Before it debuted with one of the most watched season premieres in HBO’s history, “The Last of Us” started off as a revered video game. Released in 2013 as one of the last games in the Playstation 3 generation, “The Last of Us” was an immediate success, gathering acclaim from critics and players alike. Not only was it fun and satisfying to play, it also provided viewers with an incredibly emotional and cinematic story that cleverly hid behind the facade of zombies.
Episode two of the series premiered this past Sunday, meeting some resistance from long time fans. Spoilers ahead!
Episode 2 is titled “Infected” and debuted the terrifying clickers, monsters that will make TV fans think of “Stranger Things” and “The Walking Dead.” As our heroes – Joel (Pedro Pascal), Ellie (Bella Ramsey), and Tess (Anna Torv) – escape the safety of their quarantine zone, they enter Boston, which has been overcome by nature after 23 years of no human interaction and multiple bombings that tried to control the virus’ outbreak. As the three tentatively get to know one another, they travel through the city and take in their dilapidated surroundings, encountering more and more challenges, including a swarm of infected, which results in Tess getting bitten in the neck and having minutes to live. In her final moments, she convinces Joel to keep traveling with Ellie and to deliver her to the Fireflies, a resistance group that hopes to make a cure and restore the world to normalcy. Her sacrifice is the final push Joel needs in order to cement his alliance with Ellie, providing the backbone for the entire series’ journey.
This is all present in the video game. The unexpected twist occurred later, when the series added in a sequence where an infected spots Tess. As she tries to light a cache of gasoline and explode the whole place, buying Joel and Ellie some time, the infected recognizes her and creeps closer. As she stands frozen, he kisses her, with fungi tendrils creeping out of his mouth and into hers, just before she manages to flick on her lighter and blow up their location.
Some fans were outraged, citing the moment as “gross” and like it sexualized Tess’ demise. They also contrast how video game Tess died, which was a moment that developed largely offscreen, with our last sight of her bravely squaring up to meet enemies.
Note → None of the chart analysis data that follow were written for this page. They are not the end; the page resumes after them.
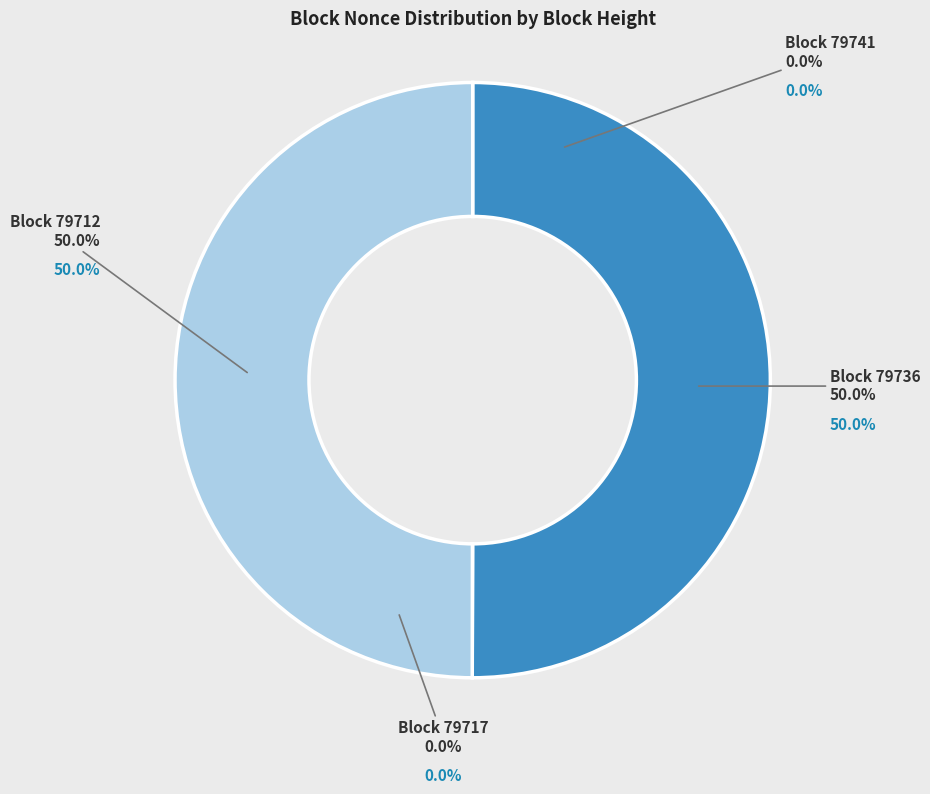

How many slices are in this pie chart?

4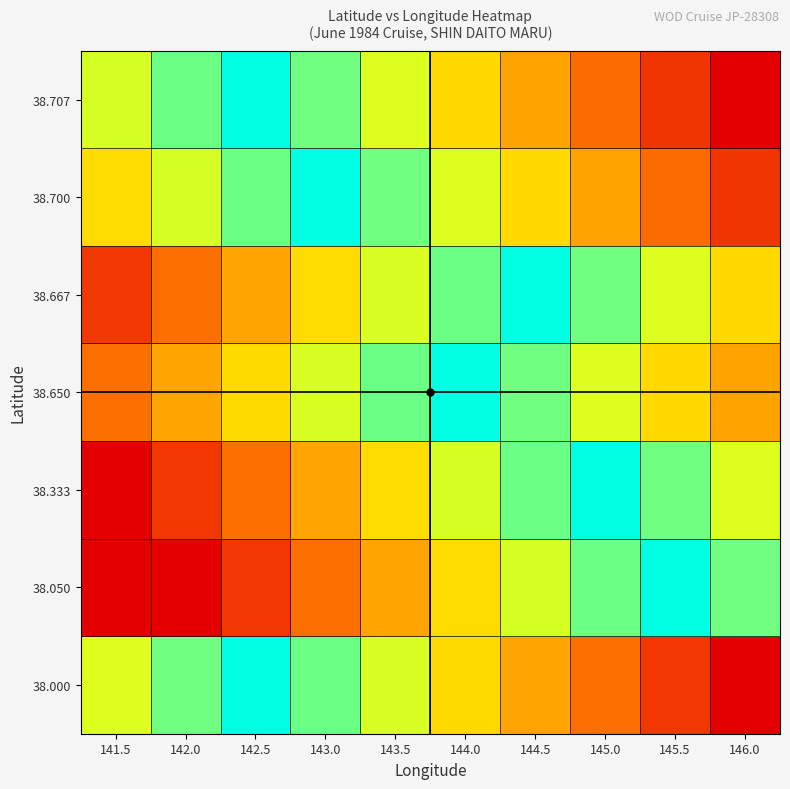

Reading left to right, transcribe all the data shown in this chart.

38.000: 141.5=141.5	142.0=142.0	142.5=142.5	143.0=143.0	143.5=143.5	144.0=144.0	144.5=144.5	145.0=145.0	145.5=145.5	146.0=146.0
38.050: 141.5=146.0	142.0=146.0	142.5=145.5	143.0=145.0	143.5=144.5	144.0=144.0	144.5=143.5	145.0=143.0	145.5=142.5	146.0=142.0
38.333: 141.5=146.0	142.0=145.5	142.5=145.0	143.0=144.5	143.5=144.0	144.0=143.5	144.5=143.0	145.0=142.5	145.5=142.0	146.0=141.5
38.650: 141.5=145.0	142.0=144.5	142.5=144.0	143.0=143.5	143.5=143.0	144.0=142.5	144.5=142.0	145.0=141.5	145.5=141.0	146.0=140.5
38.667: 141.5=145.5	142.0=145.0	142.5=144.5	143.0=144.0	143.5=143.5	144.0=143.0	144.5=142.5	145.0=142.0	145.5=141.5	146.0=141.0
38.700: 141.5=144.0	142.0=143.5	142.5=143.0	143.0=142.5	143.5=142.0	144.0=141.5	144.5=141.0	145.0=140.5	145.5=140.0	146.0=139.5
38.707: 141.5=143.5	142.0=143.0	142.5=142.5	143.0=142.0	143.5=141.5	144.0=141.0	144.5=140.5	145.0=140.0	145.5=139.5	146.0=139.0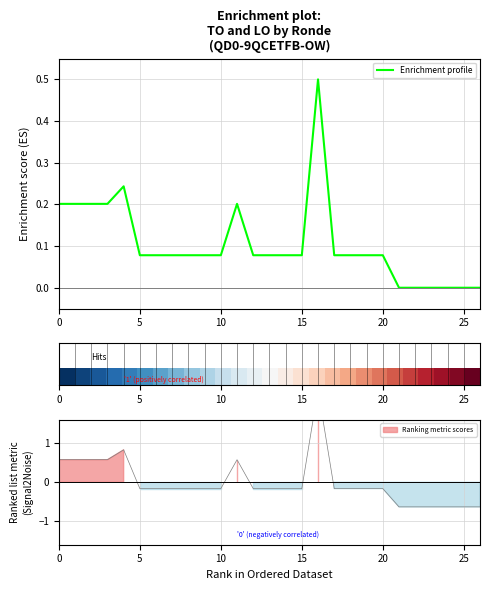

What is the maximum value for Enrichment profile?

0.5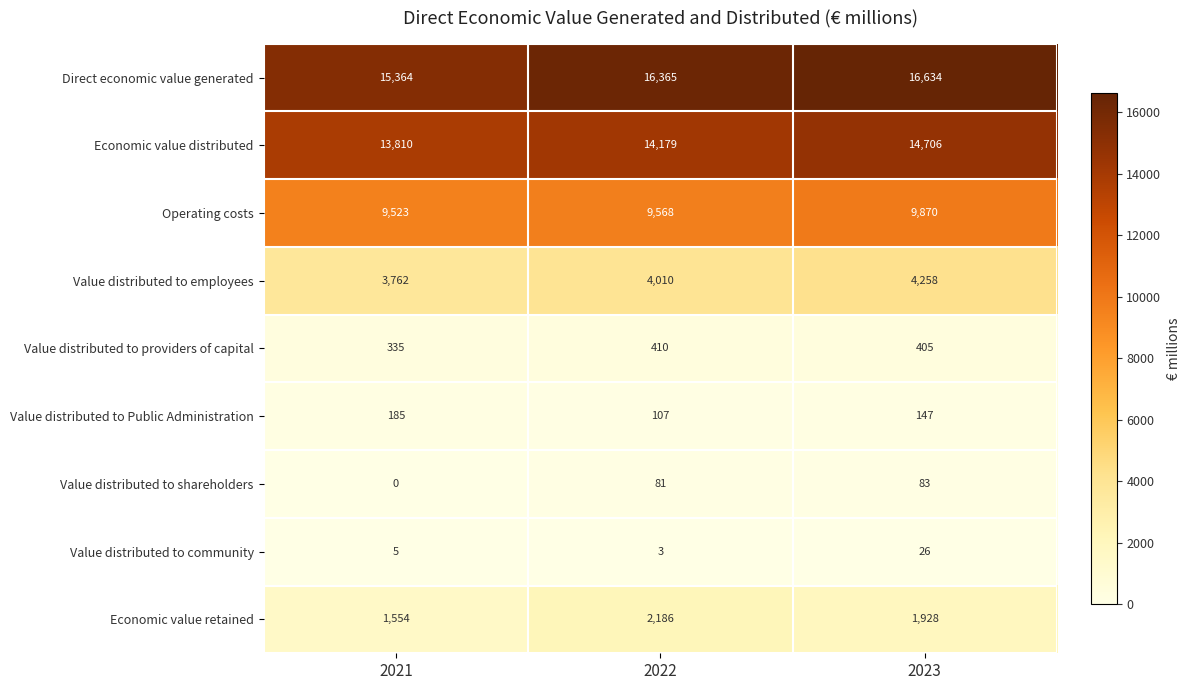

Reading right to left, what are all the values shown in this chart?

Direct economic value generated: 16634	16365	15364
Economic value distributed: 14706	14179	13810
Operating costs: 9870	9568	9523
Value distributed to employees: 4258	4010	3762
Value distributed to providers of capital: 405	410	335
Value distributed to Public Administration: 147	107	185
Value distributed to shareholders: 83	81	0
Value distributed to community: 26	3	5
Economic value retained: 1928	2186	1554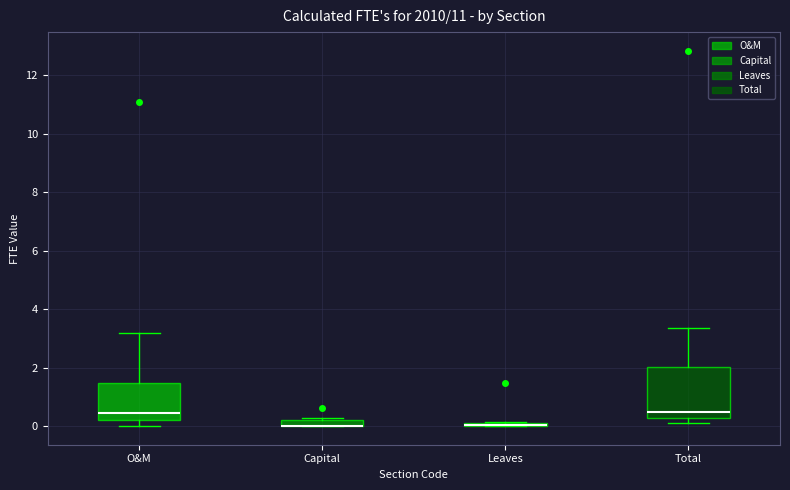

Where does the upper whisker of the box for Total end on the y-axis? The values are not printed on the chart, so give them approximately, as read against the axis.

3.4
Austen Goslin, in Polygon, wrote that the infected kiss felt “leering for a show that often isn’t and doesn’t need to be.”
The show’s creators, Neil Druckman and Craig Mazin, also talked about the kiss scene, explaining that they landed on it because it felt very different than anything we’ve seen on zombie stories, and like it reinforced their view of the infected. “We were already talking about tendrils coming out and we were asking these philosophical questions, ‘Why are infected people violent? If the point is to spread the fungus, why do they need to be violent?’” said Mazin to Variety. “We landed on that they don’t. They’re violent because we resist, but what if you don’t?”
“The Last of Us” airs new episodes every Sunday, on HBO Max.